Water leaks in your home can make you feel confused and, most of all, helpless – where is it coming from? What caused the leak? Where do you even begin? These are some of the first questions that always pop up in one’s mind when faced with this challenge. The first thing you need to know is that it’s totally normal. Every house gets a leak every now and again – it’s just one of life’s many dodgeballs that it throws at your face. That doesn’t mean you need to feel discouraged or worried, there are loads of very typical reasons your house may be leaking, and there are also fast and efficient ways to handle the situation and be gone with the leak and your worries. That said, Have a look down below at possible reasons why your house is leaking, as well as what your options are regarding the matter.
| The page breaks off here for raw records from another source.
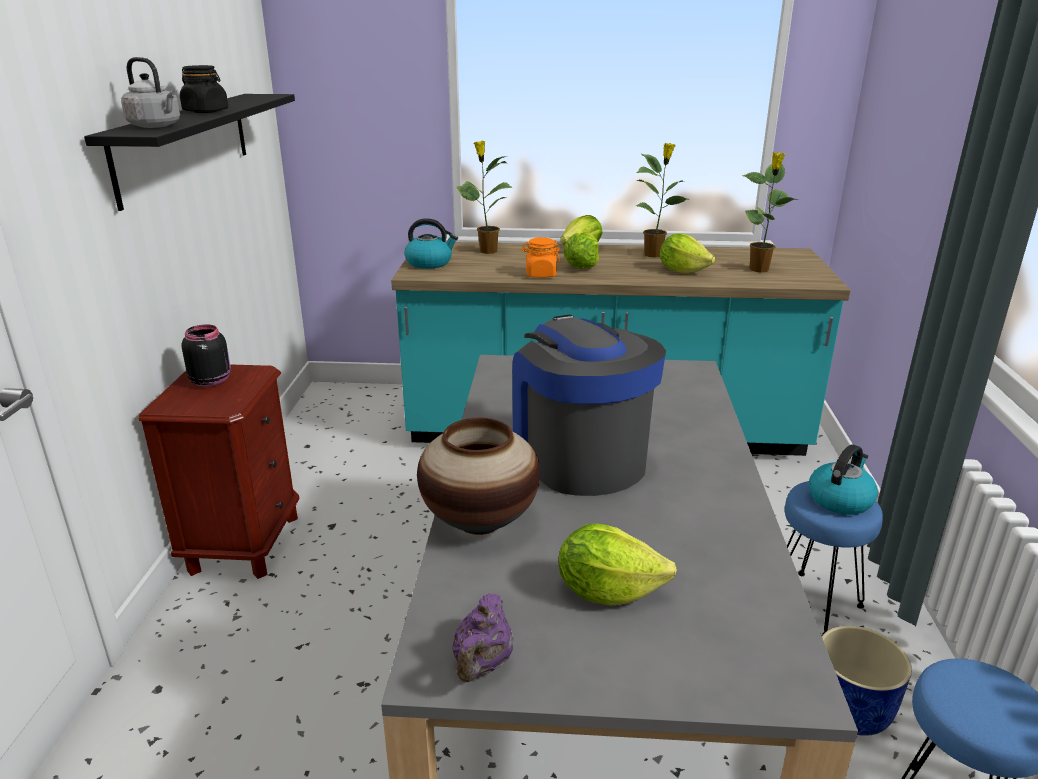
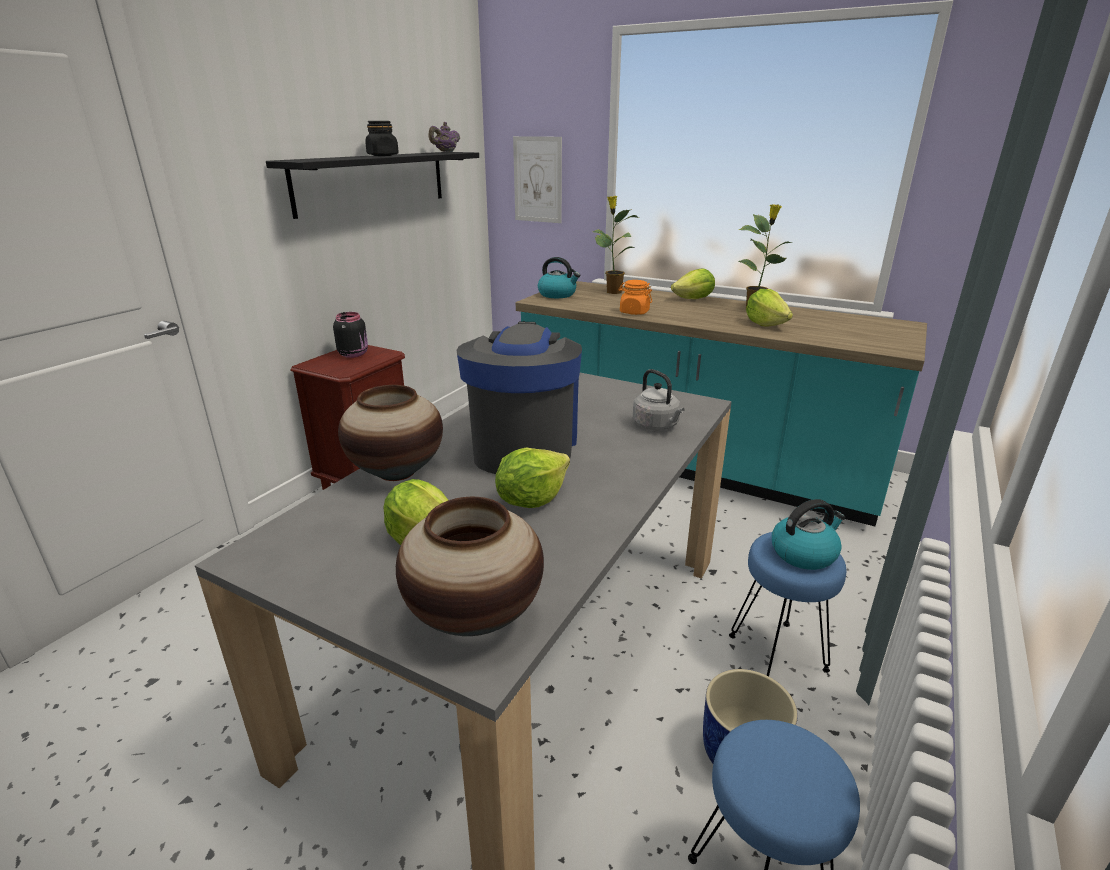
camera: 25 degrees right, 0 degrees up
(157, 126) = (322, 159): grey kettle -> grey kettle (657, 426)
(355, 121) = (537, 180): none -> picture
(482, 664) = (282, 562): purple teapot -> purple teapot (446, 152)
(581, 267) = (676, 311): lettuce -> lettuce (531, 499)
(743, 652) = (474, 618): none -> vase
(759, 270) = (845, 332): potted plant -> none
This is one of the most common reasons why you may have a leak. Water will always try and find an alternative route to escape, and blocked drains cause the water to push through cracks and cause water damage to your house. These clogged pipes can be caused by an array of different things, such as hair. Hair is the main culprit behind clogged drains, seeing as it can knot and bind with other substances, forming a big clog inside your drain. Other reasons for blocked drains can include:
- Toilet paper that’s built up for a while.
- Kitchen waste like food.
- Minerals can also build up and cause the flow through the drain to decrease and then clog.
If you think this may be the cause of your water leak, call a blocked drains specialist to come and have a look before the situation worsens (yes, it can get worse). It’s a pretty dirty and icky job, so you’ll be glad to have someone else that’s willing and able to deal with the clog have a look at it instead of you.
When a plumber installs appliances or fixtures, they seal all the areas where the pipes connect with each other. These seals wear out over time, and when they break, the water is no longer held inside as much as it should, and then it starts to leak. These types of leakages usually occur around the appliances themselves and can cause rust if not handled as soon as possible. Fortunately, it’s also not a big problem to sort out. Your plumber should fix it relatively quickly by applying new seals to the affected area, using either silicone sealant or leak seal tape that creates a chemical layer around the pipe that keeps the water inside.
Above Average Water Pressure
In your home, the water pressure should hold a consistent rate of about 60 psi. If your water pressure reaches above 80 psi, it causes massive strain on your pipes, seeing as it was not designed to withstand that amount of pressure from the start. Above-average water pressure can cause your pipes to form little holes from the built-up tension that needed an escape and eventually cause them to burst entirely – that’s a big problem. One of the reasons your house’s water pressure may be higher than usual is clogged pipes, as discussed above, and can interrupt the flow of all the water through the pipes. If your leak is from the water pressure, it most probably means that you only have a small hole for now – that’s good news, by the way, because it means the pipe hasn’t burst yet. Call your plumber as soon as possible to have this fixed before it’s too late and you end up having to reinstall everything from scratch.
Don’t blame the poor guy. He can’t help it – after all, he was there first! That said, a tree’s roots can cause water leaks in your house and especially in the basement. The tree’s roots grow through the pipes, causing cracks and ultimately leaks because of water escaping from the pipes. Trees naturally grow towards water sources, especially if there are already any leaks in the sewer line. Once they’ve found a source of water, they take over, and the roots start overgrowing. These invading roots can cause blockages, cracked pipes, and a pretty messy situation. Bad news – this is one of the more costly repairs, costing up to $700 to remove the tree roots from your pipes. Afterward, the lines need to be repaired as well, costing anywhere from $100 – $200 per foot to repair. It has to be done, though, and the quicker you sort it out, the less you have to fix when they have removed the tree roots from the pipes.
A water heater generally lasts between twelve to fifteen years if looked after properly. Still, after that, leakages may start appearing due to the usual wear and tear over the years. If your water heater is leaking, you may begin to notice water around the heater itself, and if it’s leaking, it means that it has reached its expiry date. The water heater spreads on the bottom side because of old age and rust formed over the years, causing it to thin out on the bottom and start to leak. If your water heater is leaking, and you know it has served you wholeheartedly for the past decade or so, replace it as soon as possible. Old and leaking water heaters can ultimately explode if not replaced soon enough and will cause loads of water damage to your floor and house, costing a lot more than it would’ve if they had just replaced the water heater on time.
The above are just some of the reasons you may be experiencing leaks in your house, but the bottom line is calling a plumber whatever you think the cause may be. It might not feel important in the beginning. Still, too many people have ended up spending much more money on repairs due to leaving the problem for too long than just calling the plumber, in the beginning, to fix what was actually a small issue.